De nouvelles sangsues sont placées plusieurs fois par jour durant trois à sept jours jusqu’à la formation de nouveaux vaisseaux sanguins qui rétabliront la circulation dans le tissu touché[1].
Coût
Le coût d’une sangsue est de 9,45 $US. La livraison le jour même peut faire grimper le coût de façon significative. L’entreprise Canada Worldwide, située à Toronto, est le distributeur de Leeches U.S.A. Ltd. (de Westbury, New York), lequel importe les sangsues de Ricarimpex SAS, en France.
Population de patients
On ne connaît pas la fréquence de l’utilisation des sangsues après les chirurgies reconstructives et plastiques au Canada. Toutefois, d’après Rudy Rosenberg, copropriétaire de Leeches U.S.A. Ltd., environ 8 000 sangsues ont été expédiées à des hôpitaux canadiens en 2005, et leur utilisation a connu une croissance constante au cours des 20 dernières années.
État de la réglementation
La Food and Drug Administration des États-Unis a approuvé l’utilisation des sangsues médicinales, connues sous le nom de Hirudo medicinalis, à titre de dispositif médical en juin 2004[1]. Les sangsues médicinales font partie des produits biologiques réglementés par la Direction des produits biologiques et des thérapies génétiques de Santé Canada.
Données probantes
Une méta analyse de 36 rapports portant sur l’utilisation des sangsues médicinales après des greffes de tissus chez 108 patients a montré que les tissus qui auraient autrement nécessité un débridement ou une amputation ont été préservés avec succès dans 70 à 80 % des cas[3].
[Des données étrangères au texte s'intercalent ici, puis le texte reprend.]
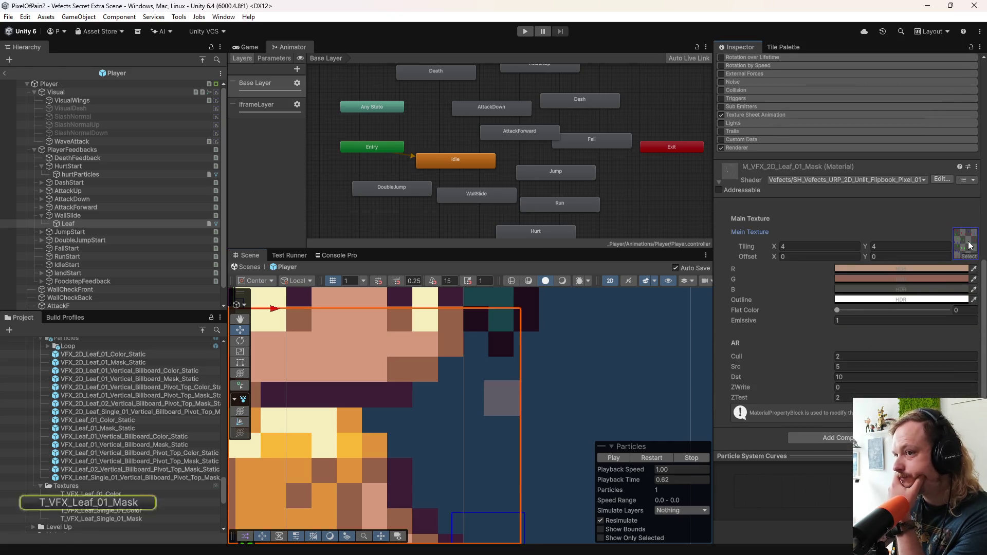
{"action": "left_click", "coordinate": [95, 502]}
Répercussions sur les soins prodigués aux patients
Le personnel infirmier doit consacrer beaucoup de temps à l’application et à la surveillance des traitements par les sangsues afin de s’assurer que ces dernières ne se nourrissent pas des tissus sains ni ne se déplacent durant le traitement. Les morsures doivent être surveillées de près une fois que les sangsues se détachent de la plaie. L’acceptation par le patient du traitement par les sangsues médicinales dépend en grande partie des conseils prodigués avant le traitement.
Risques associés au traitement
Parmi les risques associés au traitement par les sangsues, on compte l’infection, des pertes sanguines excessives nécessitant une transfusion, la migration des sangsues dans les orifices du corps et des réactions allergiques à la salive des sangsues. Les sangsues peuvent également propager des virus transmissibles par le sang, tels que l’hépatite et le VIH. Elles ne peuvent être utilisées qu’une seule fois et doivent être éliminées selon les techniques de manipulation des déchets contaminés[2]. L’administration prophylactique d’antibiotiques par voie intraveineuse est recommandée afin de protéger les patients contre les bactéries portées par les sangsues[2].
Politiques des hôpitaux
Le personnel des hôpitaux doit connaître les procédures liées à l’acquisition, à l’entreposage, à l’application et à l’élimination sécuritaires de ces parasites vivants. L’établissement d’un protocole normalisé contribuera à relever avec succès les défis associés à l’utilisation de ce traitement.
Références
[1] Horowitz S. Altern Complement Ther 2005;11(1):12-6.
[2] Weinfeld AB, et al. Ann Plast Surg 2000;45(2):207-12.
[3] de Chalain TM. J Reconstr Microsurg 1996;12(3):165-72.